Being forearmed against this requires you to have thorough monitoring tools in place. If you’re monitoring literally every piece of gear in your infrastructure, you’ll always be able to prove whether you’re really bumping into the limits of the infrastructure or whether the problem is caused by something else. Although monitoring systems take some work to get running and dialed in, I’ve seen time and time again how incredibly useful they are in steering a troubleshooting conversation in the right direction.
Although simply monitoring performance metrics of the infrastructure will help, also consider configuring your monitoring systems to evaluate user-facing criteria. For example, you’d typically configure a monitoring system to monitor storage latency, storage throughput, database query response times, and network throughput to evaluate the performance of a database-driven line-of-business application. Those are all great metrics to have, but also consider scripting a process that logs into the application as a normal user would, performs a few basic functions that a typical user would perform, and logs out. If you configure that script to be timed by your monitoring system, you’ll have an monitoring agent to tell you when things are wrong, whereas other, more specific monitoring might miss.
Computer Repair Strategy #2: Good Communication
Many times, if you were sitting behind the user’s shoulder when he or she encountered a problem, you’d immediately be able to identify the cause. However, when you’re not there and the problem happens randomly or without enough consistency to reproduce, knowing how to ask questions and interpret the answers is absolutely vital. It is indeed a fact to say that someone who knows how to ask good questions and logically parse the replies — but knows next to nothing about technology — may be in a better position to identify a problem than the most technically astute person who lacks these skills. Often, asking an affected user to keep a log of exactly what happens — and when it happens — can really help when it comes to matching user complaints to system logs and performance charts.

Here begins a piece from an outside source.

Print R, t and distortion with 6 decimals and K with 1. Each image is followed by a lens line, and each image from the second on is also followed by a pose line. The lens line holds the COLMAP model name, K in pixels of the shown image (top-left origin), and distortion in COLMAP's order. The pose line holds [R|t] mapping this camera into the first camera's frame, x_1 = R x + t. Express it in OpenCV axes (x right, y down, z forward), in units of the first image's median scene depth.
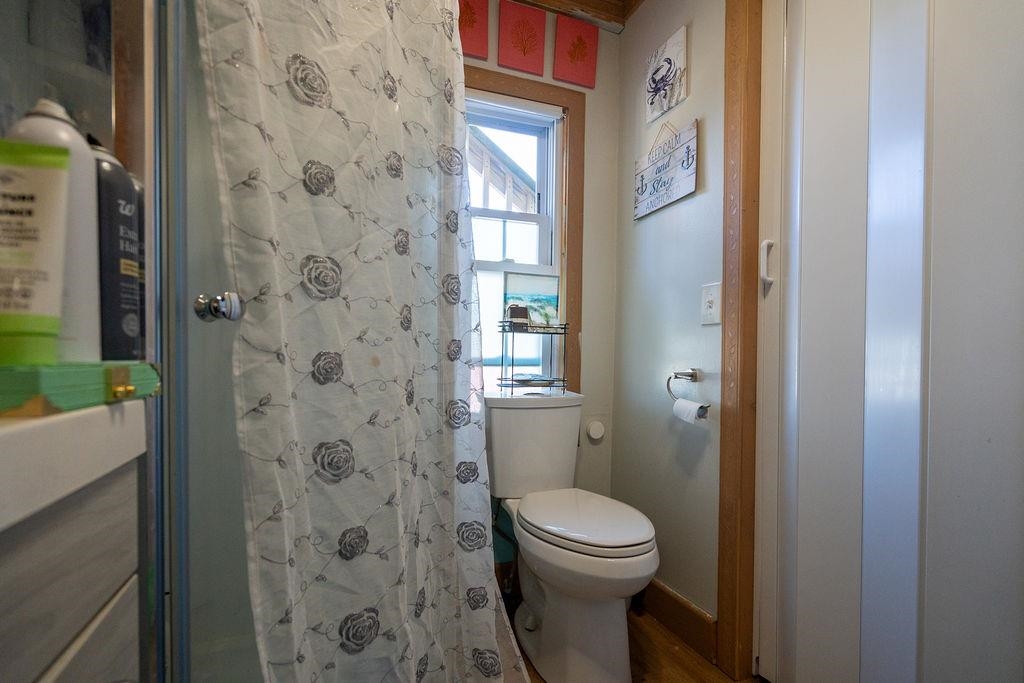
lens RADIAL K [[472.0, 0, 511.7], [0, 472.0, 361.5], [0, 0, 1]] dist [-0.002242, 0.000102]
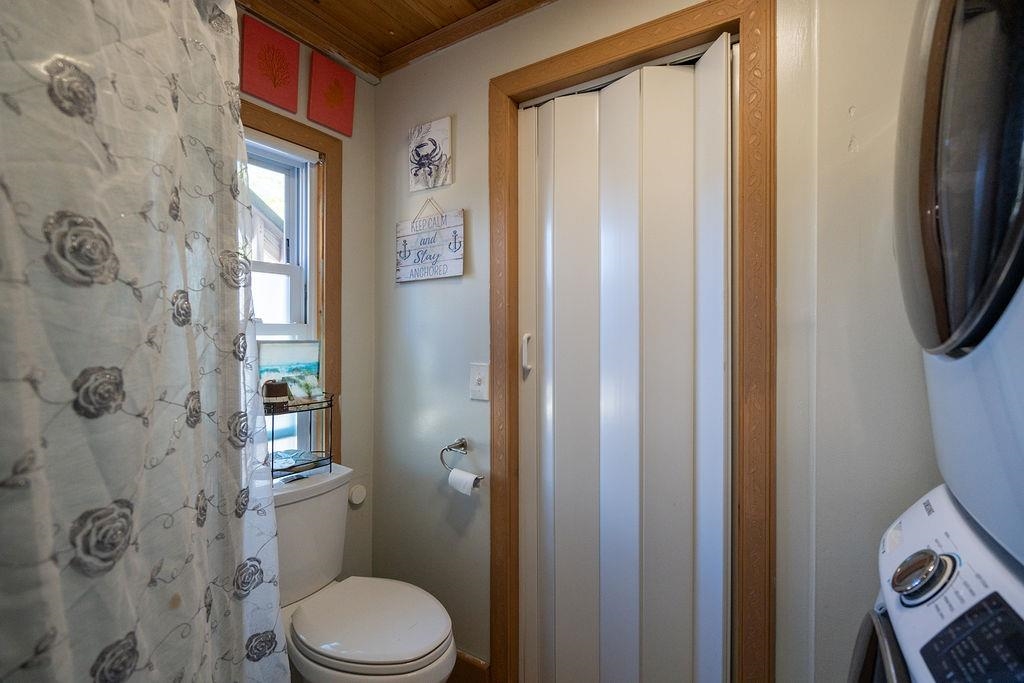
lens RADIAL K [[466.3, 0, 512.0], [0, 466.3, 341.5], [0, 0, 1]] dist [-0.001062, 0.000473]
pose [[0.808742, -0.015041, 0.587971, -0.142475], [0.013875, 0.999883, 0.006493, -0.198243], [-0.588000, 0.002907, 0.808856, 0.059907]]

If you can coach the user on what to look for and how to document events accurately, you can save yourself a lot of troubleshooting chasing the problems created by approximation, hearsay, or an overactive imagination. Getting an accurate description of the problem not long after it is first reported is perhaps the most valuable clue you can work with in the troubleshooting process. I can’t tell you how many times I’ve helped someone chase a problem that didn’t actually exist — at least not the way in which it was described. Not only is this frustrating for the IT pros who waste their time chasing ghosts, it’s also intensely frustrating for stakeholders who see no progress being made on an issue they’ve reported.
Computer Repair Strategy #3: Some Curiosity
Once you have a good description of exactly what the problem looks like in the field, you’ll usually already know your answer as to what the problem is or be able to hand it to a third party such as an application vendor to solve. However, the most difficult performance problems won’t be untangled that easily. The really fun ones leave no trace of their existence. Performance graphs will look well within limits, error logs will be devoid of useful errors, and hardware/software specifications will all be satisfied. In these situations, you need to be able to think outside of the box for new ways to tear into the problem. As with communication, not every IT pro has this skill. Realize that all these strategies should be combined with patience and attention to details in computer repair.